Israel's Public Utility Authority gave the OK for Arava Power to build a 4.9-megawatt solar photovoltaic power plant at Kibbutz Ketura in the Arava desert.The authority also issued a license to Edig Solar to build a 100-kilowatt solar thermal plant.
The licenses give the companies 18 months to build the plants and connect them to the electric grid. Both are awaiting the approval of National Infrastructures Minister Binyamin Ben-Eliezer.
Arava's project is expected to cost NIS 120 million ($31.2 million). The company plans to begin construction as soon as the license is approved on the 80-dunam (861,000-square-foot) facility.
"For the first time, a large solar project is being launched that will be connected to the national grid, with many more megawatts on the way in the coming years," Arava President Yosef Abramowitz said in a release.
Abramowitz has said that a rate of NIS 1.80 per kilowatt-hour ($0.47) would make the project economically viable.
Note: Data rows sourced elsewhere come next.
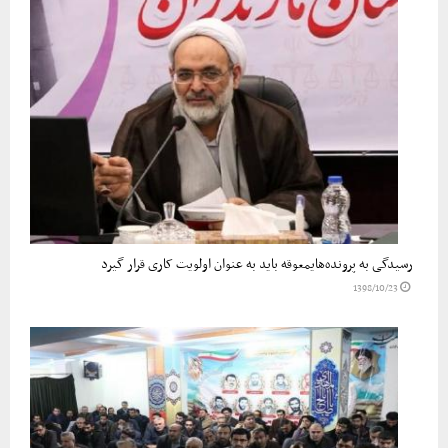
رسیدگی به پرونده‌هایمعوقه باید به عنوان اولویت کاری قرار گیرد
1398/10/23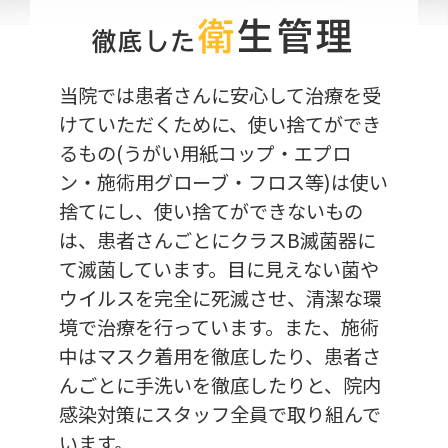
衛
生管理
徹底した
当院では患者さんに安心して治療を受
けていただくために、使い捨てができ
るもの(うがい用紙コップ・エプロ
ン・施術用グローブ・フロス等)は使い
捨てにし、使い捨てができないもの
は、患者さんごとにクラスB滅菌器に
て滅菌しています。
目に見えない菌や
ウイルスを完全に死滅させ、清潔な環
境で治療を行っています。
また、施術
中はマスク着用を徹底したり、患者さ
んごとに手洗いを徹底したりと、院内
感染対策にスタッフ全員で取り組んで
います。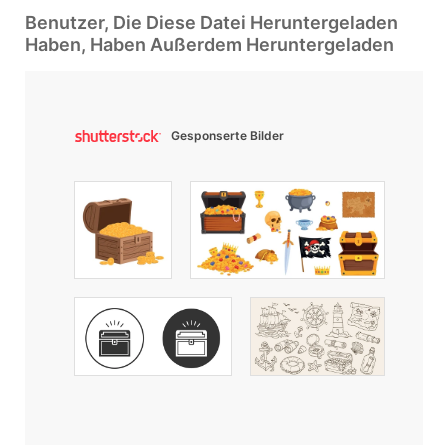
Benutzer, Die Diese Datei Heruntergeladen
Haben, Haben Außerdem Heruntergeladen
Gesponserte Bilder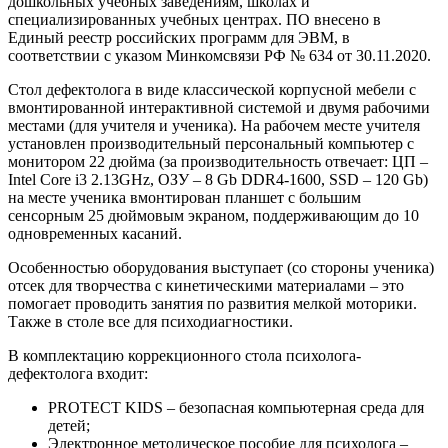
дошкольных учебных заведениям, школах и
специализированных учебных центрах. ПО внесено в
Единый реестр российских программ для ЭВМ, в
соответствии с указом Минкомсвязи РФ № 634 от 30.11.2020.
Стол дефектолога в виде классической корпусной мебели с
вмонтированной интерактивной системой и двумя рабочими
местами (для учителя и ученика). На рабочем месте учителя
установлен производительный персональный компьютер с
монитором 22 дюйма (за производительность отвечает: ЦП –
Intel Core i3 2.13GHz, ОЗУ – 8 Gb DDR4-1600, SSD – 120 Gb)
на месте ученика вмонтирован планшет с большим
сенсорным 25 дюймовым экраном, поддерживающим до 10
одновременных касаний.
Особенностью оборудования выступает (со стороны ученика)
отсек для творчества с кинетическими материалами – это
помогает проводить занятия по развития мелкой моторики.
Также в столе все для психодиагностики.
В комплектацию коррекционного стола психолога-
дефектолога входит:
PROTECT KIDS – безопасная компьютерная среда для
детей;
Электронное методическое пособие для психолога –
The Public Utilities Authority recently agreed to buy electricity at NIS 2.01 ($0.53 USD) per kilowatt hour from individuals and companies installing solar arrays on roofs—four times the going price of electricity for consumers (see Sunday Solar powers Israeli kibbutzim).
That move has prompted a solar boom in Israel, where the country's largest solar installation—50-kilowatts—was connected to the grid in December as part of a joint venture of Wuxi, China-based Suntech Power Holdings (NYSE: STP) and Ramat Gan, Israel-based Solarit Doral (see Israel opens largest solar plant with Chinese help).
Edig Solar expects its solar thermal plant to come online in March. The technology was developed at the Weizmann Institute of Science in Rehovot.